Blueberry Gelato
Blueberry Gelato
- Plain Base (Recipe below)
- 3 cups fresh blueberries
- 1/4 cup sugar
- 2 T. fresh lemon juice
Plain Base
- 2 cups whole milk
- 1 cup heavy whipping cream
- 4 large egg yolks
- 2⁄3 cup sugar
Blueberry Gelato
- Make the plain base and chill as directed.
- Place the blueberries in a medium saucepan. Sprinkle with the sugar, then add the lemon juice; toss until the sugar is dissolved and the blueberries are well coated. Let sit for 30 minutes, stirring occasionally.
- Place the pan of blueberries over medium low heat and cook until the blueberries pop and soften completely and the syrup just starts to thicken, about 10 minutes. Remove from the heat and let cool to room temperature. Transfer to a container, cover, and refrigerate until cold, at least 2 hours. (Blueberries may be prepared a day ahead)
- Place the blueberries in a blender or food processor, add half of the base, and blend until fully incorporated. Whisk into the remaining base. Pour the mixture into the container of an ice cream machine and churn according to the manufacturer's instructions. Transfer to an airtight container and freeze for at least 2 hours before serving.
Plain Base
- In a heavy-bottom saucepan, combine milk and cream. Place over medium-low heat and cook, stirring occasionally so a skin doesn't form, until tiny bubbles start to form around the edges and mixture reaches a temperature of 170 degrees.
- Meanwhile, in a medium heat-proof bowl, whisk egg yolks until smooth. Gradually whisk in sugar until it is well incorporated and the mixture is thick and pale yellow. Temper egg yolks by very slowly pouring in hot milk mixture while whisking continuously. Return custard to saucepan and place over low heat. Cook, stirring frequently with a wooden spoon, until custard is thick enough to coat the back of the spoon and it reaches a temperature of 185 degrees. Do not bring to a boil.

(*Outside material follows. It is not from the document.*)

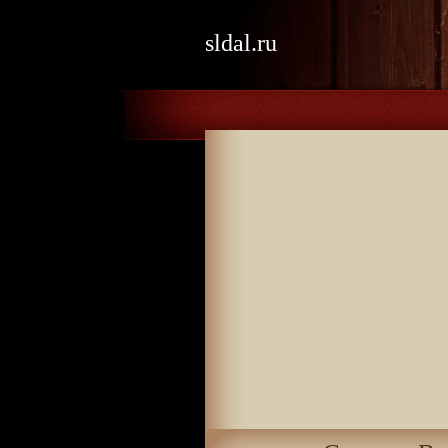
sldal.ru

- Pour mixture through a fine-mesh strainer into a clean bowl and let cool to room temperature, stirring every 5 minutes or so. To cool custard quickly, make an ice bath by filling a large bowl with ice and water and placing the bowl with the custard in it; stir custard until cooled. Once completely cooled, cover and refrigerate until very cold, at least 4 hours or overnight.